Pronto entendí que la química no me interesaba. Pero al llegar a segundo de carrera, en la clase de Termodinámica, apareció un profesor especial. No se limitaba a transmitir la materia, sino que la vivía. Recuerdo que en una de las clases apareció con una pelota de tenis que pasaba de alumno a alumno, lanzándola como un jugador de béisbol, y retando a que encontraran los ejes de simetría. En tercero me impartió química cuántica, donde me fascinó hablándome de teoría de grupos, operadores escalera y partículas que escapaban de cajas. Cuando terminé la carrera volví con él a empezar mi tesis doctoral. Este gran profesor e investigador se llama Josep Hilari Planelles Fuster.

Entonces comprendí que lo que me fascinaba era la resolución de problemas. El problema en sí y su proyección social me tenía sin cuidado. No pensaba en que pudiera ayudar a esto o aquello. Simplemente me enamoraba la resolución de problemas. Como los crucigramas de mi infancia.

Este sentimiento de fascinación lo volví a sentir al cambiar mi campo de investigación a la informática. La algorítmica era justo la definición de mi pasión por la resolución de problemas. Nunca olvidaré cuando el director de mi segunda tesis (que no terminé por pura pereza), Andrés Marzal, me explicaba la programación dinámica con el problema del viaje por el río Congo o cuando descubrí la belleza del algoritmo de Maes para comparar secuencias cíclicas de caracteres.
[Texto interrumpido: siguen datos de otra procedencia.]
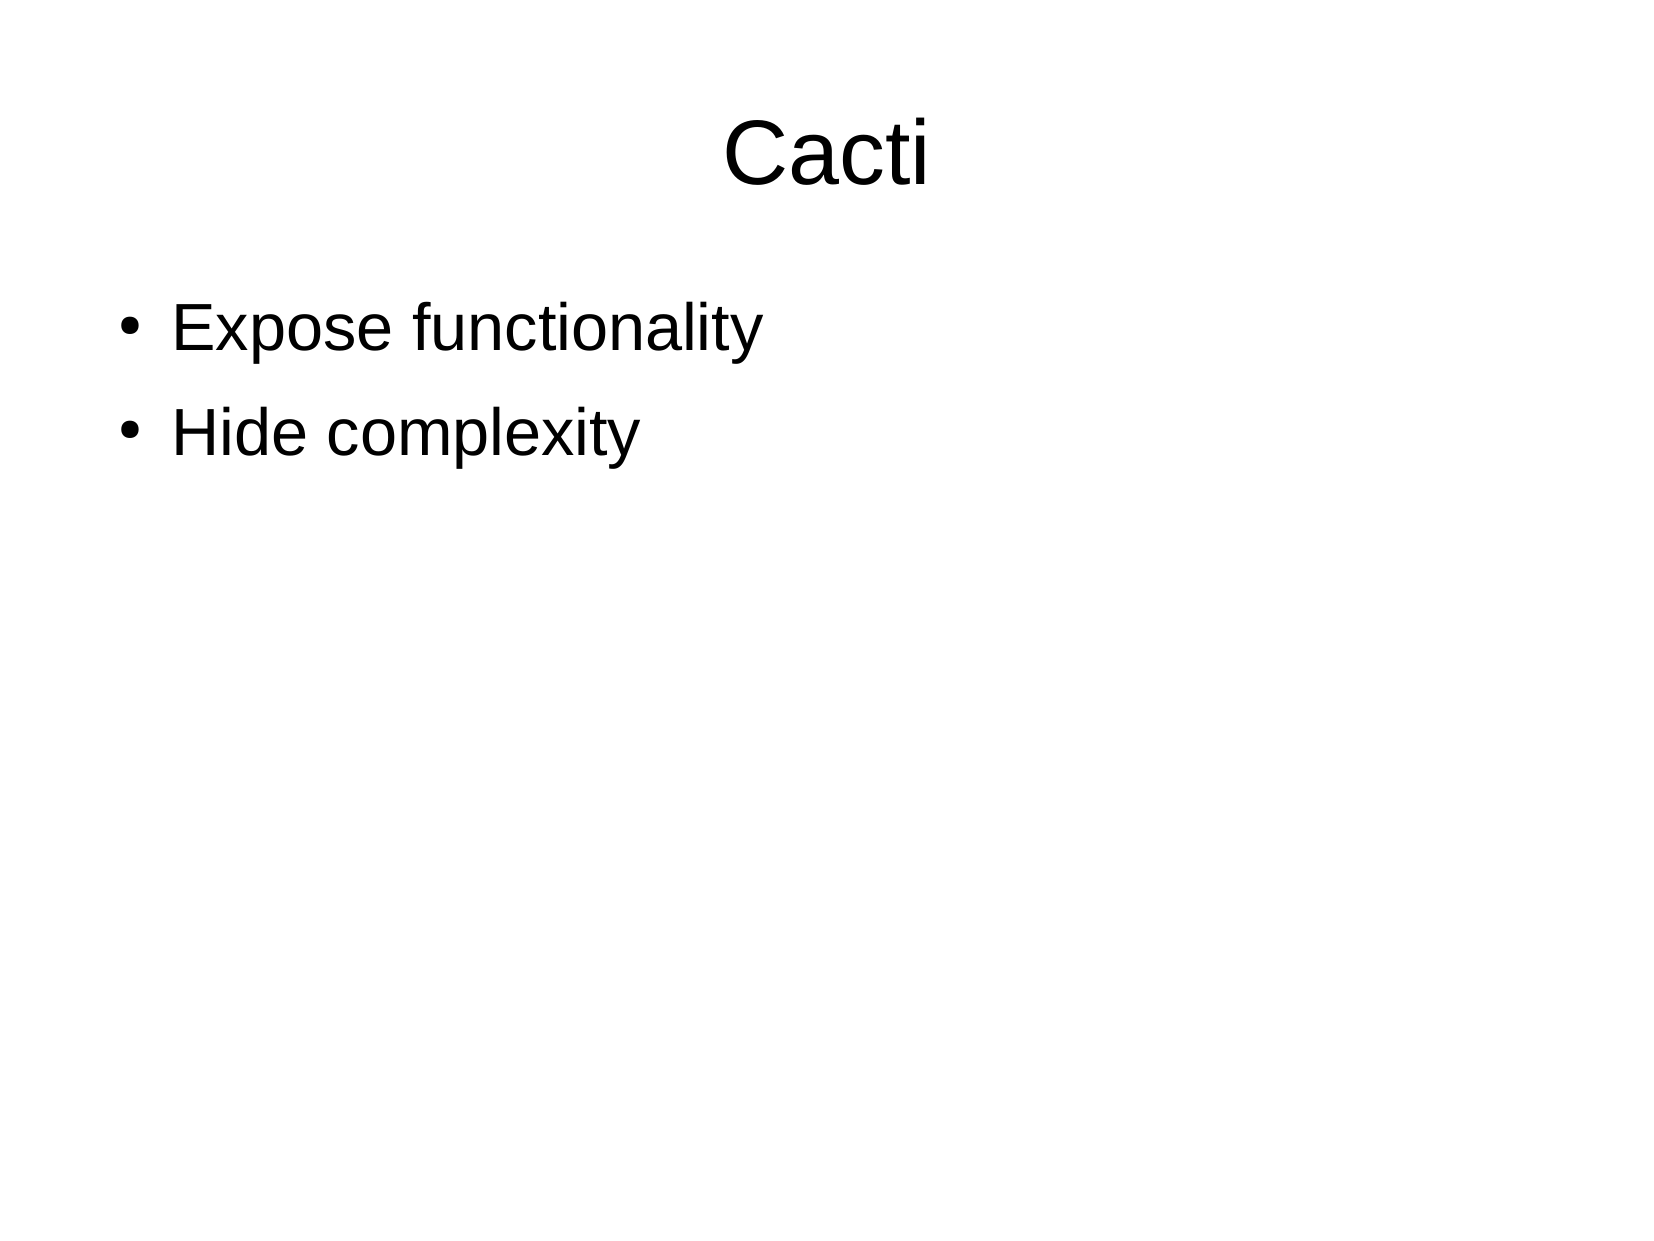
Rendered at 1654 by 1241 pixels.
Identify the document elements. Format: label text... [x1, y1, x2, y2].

title Cacti [82, 49, 1571, 257]
list Expose functionality Hide complexity [82, 290, 1571, 1109]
No, no me interesa la ciencia, perdonad. Me apasiona la resolución de problemas, la belleza de un algoritmo, el arte (para mí, en parte, lo es) de encontrar una solución extremadamente simple a una pregunta compleja. Y eso es algo que aprendí de estos dos grandes investigadores y mentores. Bueno, a menos que consideréis a eso ciencia, claro. Eso que algunos llaman ciencia básica y mucha gente desprecia. Porque, al fin y al cabo, no sirve para nada. ¿O sí?